** Data for analysis follows **

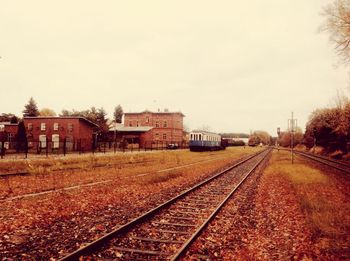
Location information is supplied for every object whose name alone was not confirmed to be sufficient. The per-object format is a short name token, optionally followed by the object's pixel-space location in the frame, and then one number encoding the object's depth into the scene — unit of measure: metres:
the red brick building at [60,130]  47.34
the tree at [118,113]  115.79
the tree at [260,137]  165.68
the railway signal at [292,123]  28.07
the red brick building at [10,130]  48.72
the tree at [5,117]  72.94
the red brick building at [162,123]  84.06
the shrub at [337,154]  45.39
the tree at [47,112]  119.26
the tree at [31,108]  89.50
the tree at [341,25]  18.98
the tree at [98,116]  65.31
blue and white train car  53.06
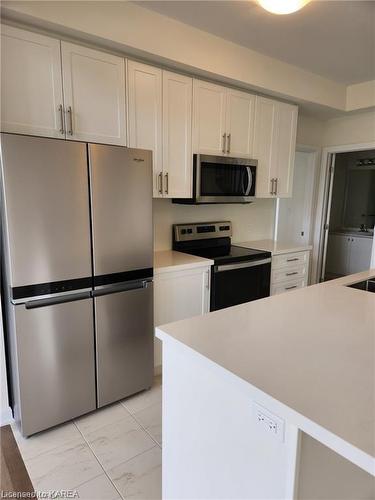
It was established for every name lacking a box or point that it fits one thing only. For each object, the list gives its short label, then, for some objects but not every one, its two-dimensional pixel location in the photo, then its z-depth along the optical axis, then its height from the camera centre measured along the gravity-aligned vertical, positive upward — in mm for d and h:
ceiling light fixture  1596 +919
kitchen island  832 -551
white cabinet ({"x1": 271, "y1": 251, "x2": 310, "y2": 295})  3277 -797
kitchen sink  2127 -578
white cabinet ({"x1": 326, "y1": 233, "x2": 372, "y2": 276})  5121 -944
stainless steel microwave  2766 +117
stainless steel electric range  2777 -602
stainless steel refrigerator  1724 -472
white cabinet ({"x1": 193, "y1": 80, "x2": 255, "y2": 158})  2709 +625
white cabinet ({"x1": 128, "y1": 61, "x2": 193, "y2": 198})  2338 +515
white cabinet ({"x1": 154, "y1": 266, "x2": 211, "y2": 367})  2447 -795
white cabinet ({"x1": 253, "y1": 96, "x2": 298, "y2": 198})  3170 +481
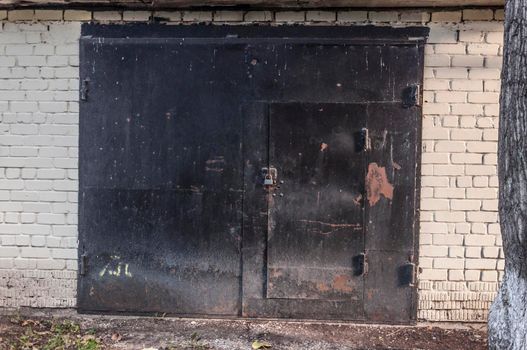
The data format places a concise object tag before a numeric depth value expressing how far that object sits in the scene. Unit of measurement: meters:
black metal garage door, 3.82
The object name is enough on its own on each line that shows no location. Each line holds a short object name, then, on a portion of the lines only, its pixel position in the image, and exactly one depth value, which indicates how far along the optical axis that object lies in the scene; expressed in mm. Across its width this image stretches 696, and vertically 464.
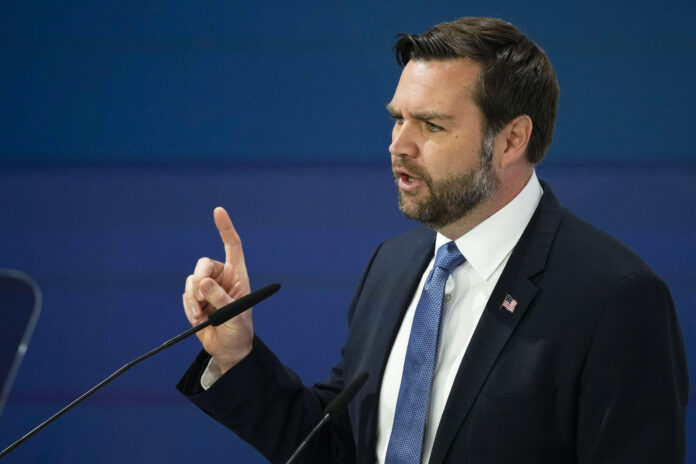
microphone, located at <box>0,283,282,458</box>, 6859
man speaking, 6829
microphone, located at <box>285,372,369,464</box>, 6864
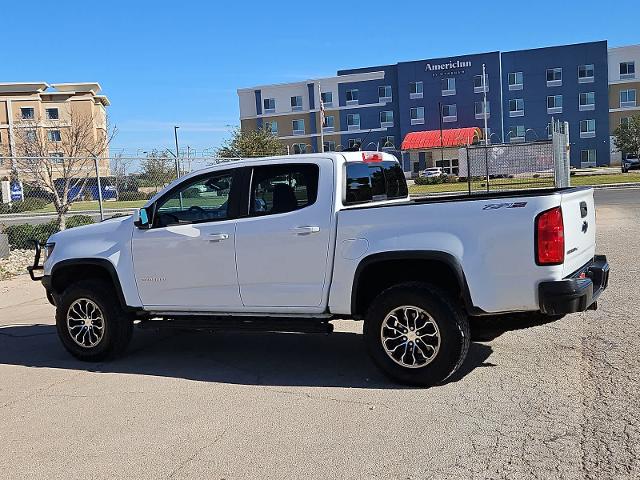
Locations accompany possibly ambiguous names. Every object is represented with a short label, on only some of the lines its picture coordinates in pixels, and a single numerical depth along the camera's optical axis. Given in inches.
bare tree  689.6
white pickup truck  192.4
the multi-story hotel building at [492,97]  2768.2
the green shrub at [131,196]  698.8
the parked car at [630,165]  2233.8
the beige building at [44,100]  3075.8
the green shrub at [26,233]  645.3
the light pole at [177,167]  701.3
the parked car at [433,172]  2561.5
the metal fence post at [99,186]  582.6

** End of Data for analysis **

§ Exercise requirements
Word for word, print every record, and leave out any picture.

§ Exercise response
Location information is supplied for every object whose name alone was not confirmed to be sufficient. The per-object format is a short name token, optionally followed by the object's pixel-space location in the frame, and then one number encoding the object's depth into the scene — unit of measure: metres:
the red brick building at [60,130]  47.34
the tree at [118,113]  115.79
the tree at [260,137]  165.68
the railway signal at [292,123]  28.07
the red brick building at [10,130]  48.72
the tree at [5,117]  72.94
the red brick building at [162,123]  84.06
the shrub at [337,154]  45.39
the tree at [47,112]  119.26
the tree at [31,108]  89.50
the tree at [341,25]  18.98
the tree at [98,116]  65.31
blue and white train car  53.06
It was established for every name lacking a box or point that it fits one thing only. For each object, the list gives its short label, then, for some objects but not every one, its two-dimensional pixel location in the photo, then its z-depth along the optical axis, then its height from the camera centre measured along the gravity-aligned vertical, positive upward — in mm for d and h:
ceiling light fixture  1596 +919
kitchen island  832 -551
white cabinet ({"x1": 271, "y1": 251, "x2": 310, "y2": 295})  3277 -797
kitchen sink  2127 -578
white cabinet ({"x1": 326, "y1": 233, "x2": 372, "y2": 276})  5121 -944
stainless steel microwave  2766 +117
stainless steel electric range  2777 -602
stainless steel refrigerator  1724 -472
white cabinet ({"x1": 193, "y1": 80, "x2": 255, "y2": 158})  2709 +625
white cabinet ({"x1": 128, "y1": 61, "x2": 193, "y2": 198})  2338 +515
white cabinet ({"x1": 154, "y1": 266, "x2": 211, "y2": 367})  2447 -795
white cabinet ({"x1": 253, "y1": 96, "x2": 298, "y2": 198})  3170 +481
The data format places a concise object tag before a numeric depth value expressing how far that object sits in the scene. Unit of measurement: meters:
black metal garage door, 3.82
The object name is enough on its own on each line that shows no location. Each line holds a short object name, then, on a portion of the lines only, its pixel position in the image, and exactly one depth value, which indicates how far along the optical axis that object lies in the scene; expressed in mm. Across its width this image stretches 696, and vertically 464.
microphone, located at <box>0,283,282,458</box>, 6859
man speaking, 6829
microphone, located at <box>285,372,369,464</box>, 6864
Locations accompany possibly ambiguous names. Every object is represented with a short label, on only some of the lines its picture coordinates in pixels, and a single numerical depth along the camera's optical axis. Given in inches.
bare tree  689.6
white pickup truck  192.4
the multi-story hotel building at [492,97]  2768.2
the green shrub at [131,196]  698.8
the parked car at [630,165]  2233.8
the beige building at [44,100]  3075.8
the green shrub at [26,233]  645.3
the light pole at [177,167]  701.3
the parked car at [433,172]  2561.5
the metal fence post at [99,186]  582.6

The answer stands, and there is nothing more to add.